All data processed by Bulletproof is accurate and kept up to date. Where we have become aware that personal data is incorrect, we take necessary steps to amend data that may be incorrect or outdated.

To ensure this, we review information regularly, and note who is responsible for ensuring the data is kept up to date. Additionally, settings are enabled within our systems that allow for rectification of inaccurate information, and the history of data changes (including source, and cause of mistake) must be recorded.

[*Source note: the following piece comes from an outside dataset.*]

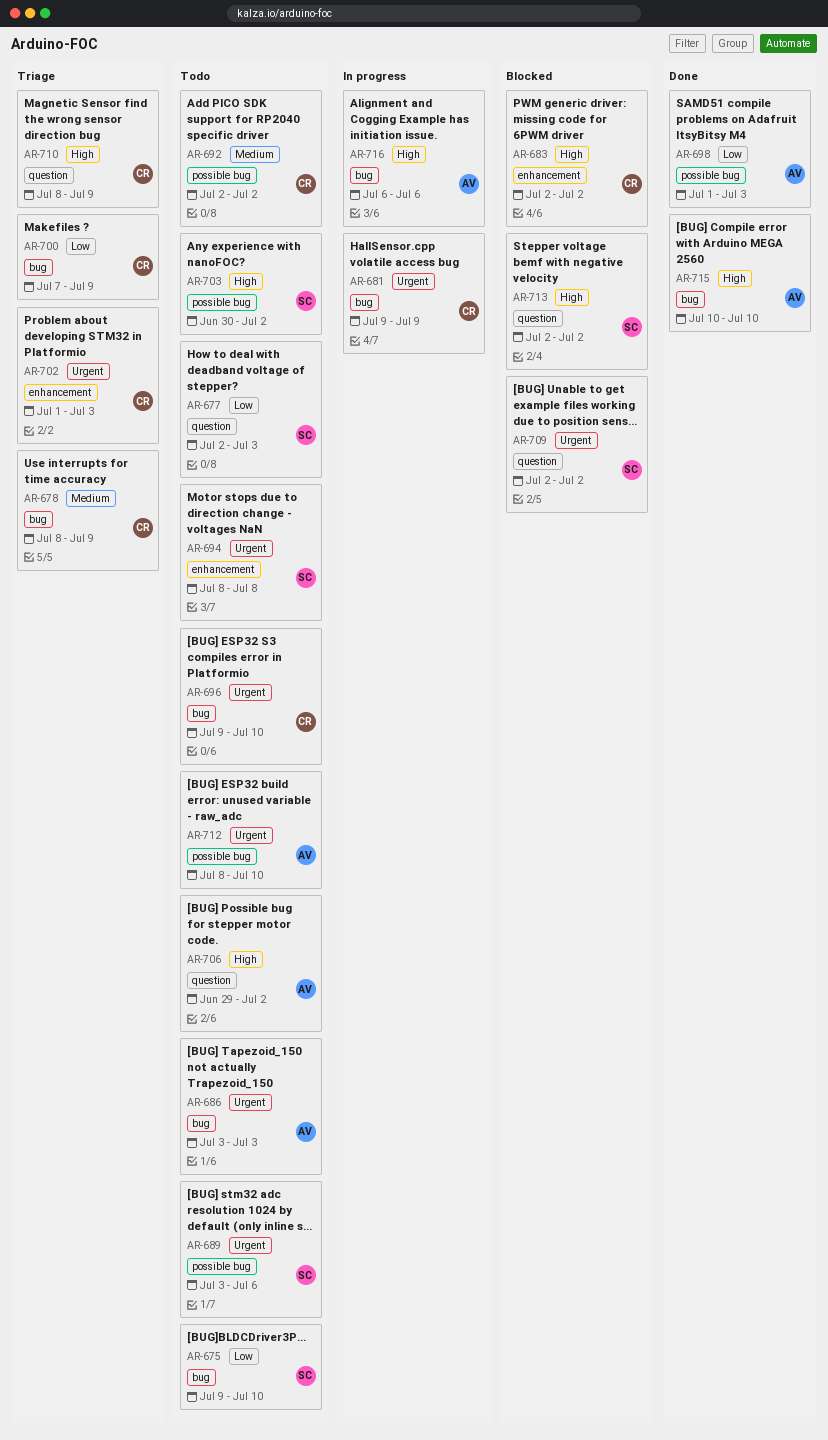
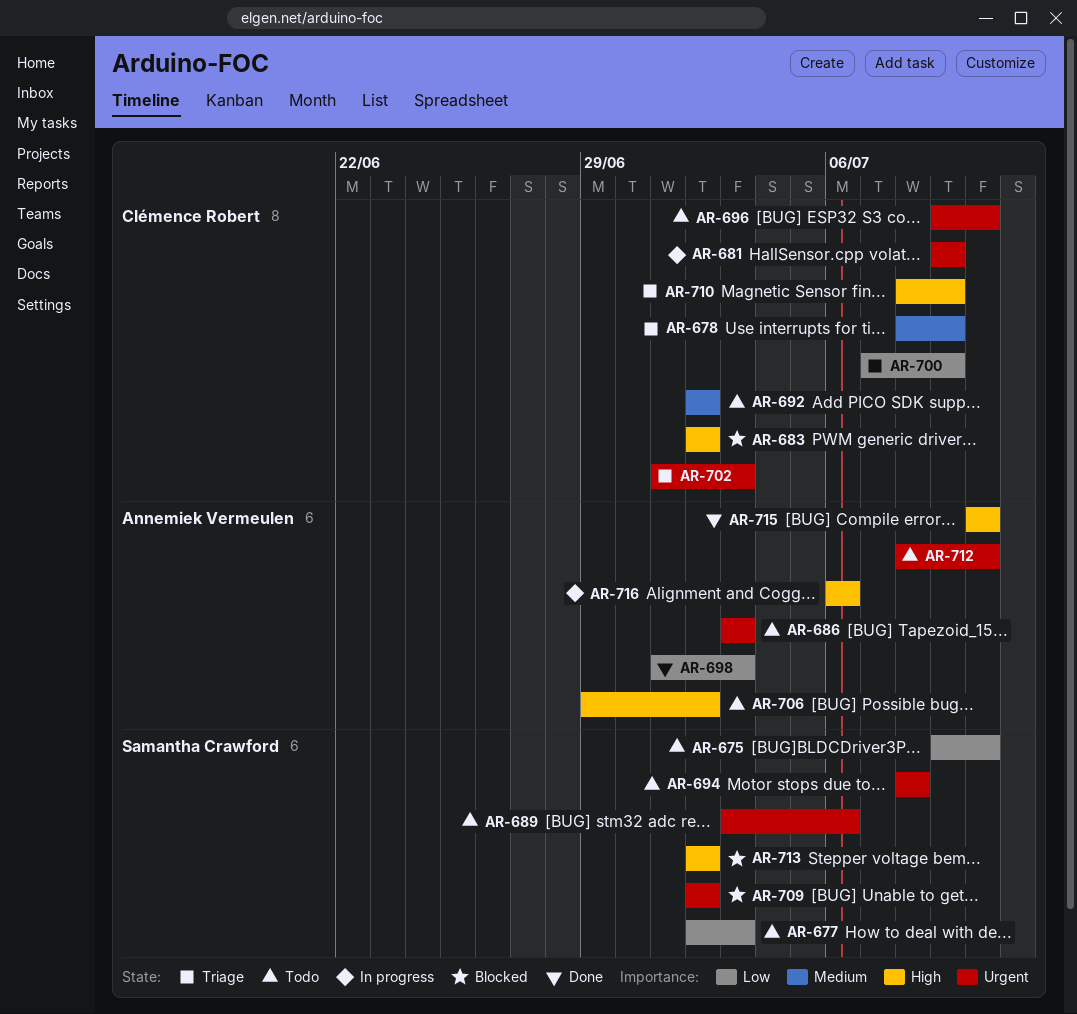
AR-703: present -> none

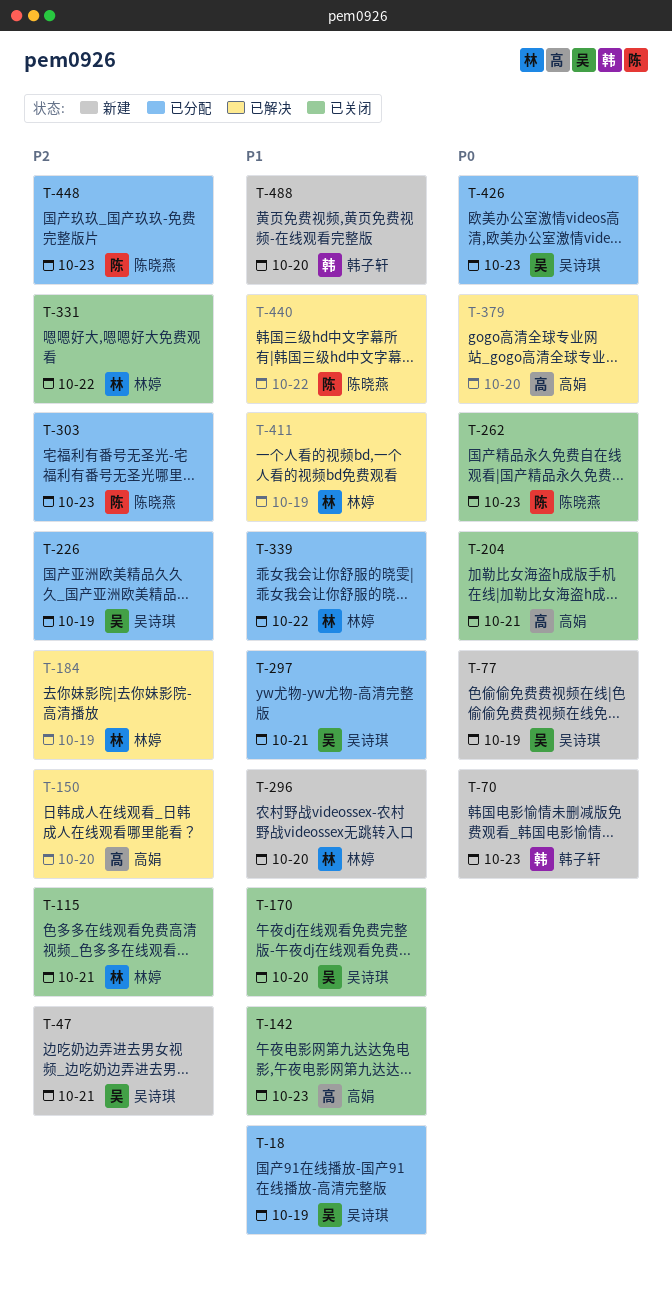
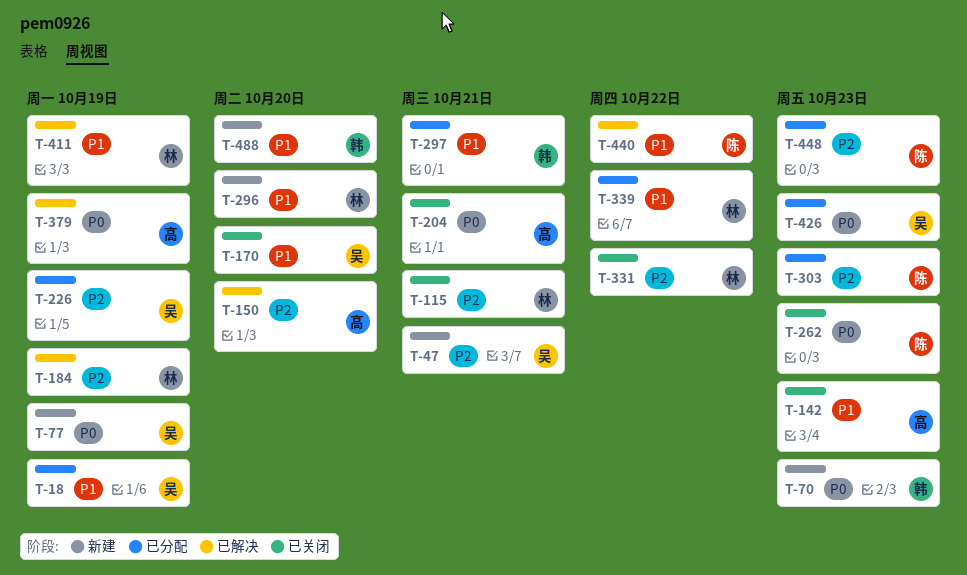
T-297, owner: 吴诗琪 -> 韩子轩
T-379, due: Oct 20 -> Oct 19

We have a Complaints Procedure, which would capture and manage any recorded complaints around data management. We also have a Data Breach Procedure, and an Individual's Rights Policy and Procedure.

10. STORAGE LIMITATION

Bulletproof retains personal data in accordance with our retention schedule, which is reviewed and updated regularly. Our retention schedule takes into account legal and regulatory obligations and business requirements. The schedule justifies the retention periods, lists how the data is deleted / destroyed / erased / anonymised, and clearly identifies any data that needs to be kept for archiving, scientific or historical research, or statistical purposes.

Our retention periods have been outlined within our Data Retention Schedule.

We review our data regularly (as noted in the RoPA) and destroy or archive it when it is no longer needed, as according to our Data Retention Procedure. We do so securely, using both physical and electronic destruction methods.

In addition, Data Subject's rights, including the “right to be forgotten” are explained in our Individual's Rights Policy and Procedure, and in our Privacy Notice on our website. In the event of a DSAR erasure request, we will delete the data as required by law.

11. INTEGRITY AND CONFIDENTIALITY

At Bulletproof, we have arranged appropriate technical, electronic, and physical security measures to protect the data we collect about individuals. We endure that it is collected, held, processed, and destroyed in line with our RoPA and Data Protection Policies.

Our staff receive regular training to inform them on how to keep information safe. We have enabled access controls in our systems and platforms to ensure that data only authorised personnel can view or edit the necessary data.

Our Information Security Policy outlines policies, processes and tools that are designed to protect personal data, assets and business information.

We have analysed the risks presented by our processing, and assessed and documented the appropriate level of security within our Information Risk Management Policy & Procedure and Data Protection Risk Log. There are higher security measures in place to protect sensitive data.

The company is ISO 27001 certified and also has Cyber Essentials and Cyber Essentials+ certifications.

12. FURTHER INFORMATION

Bulletproof is a Data Controller and a Data Processor for further information the Data Protection Officer can be contacted at:

Email: dpo@bulletproof.co.uk

Address: Unit H, Gateway 1000, Whittle Way, Stevenage, England, SG1 2FP

13. REVIEW

This version of the Appropriate Policy was last updated June 2024 and will be reviewed on a Biennial basis unless any major changes to processing occurs.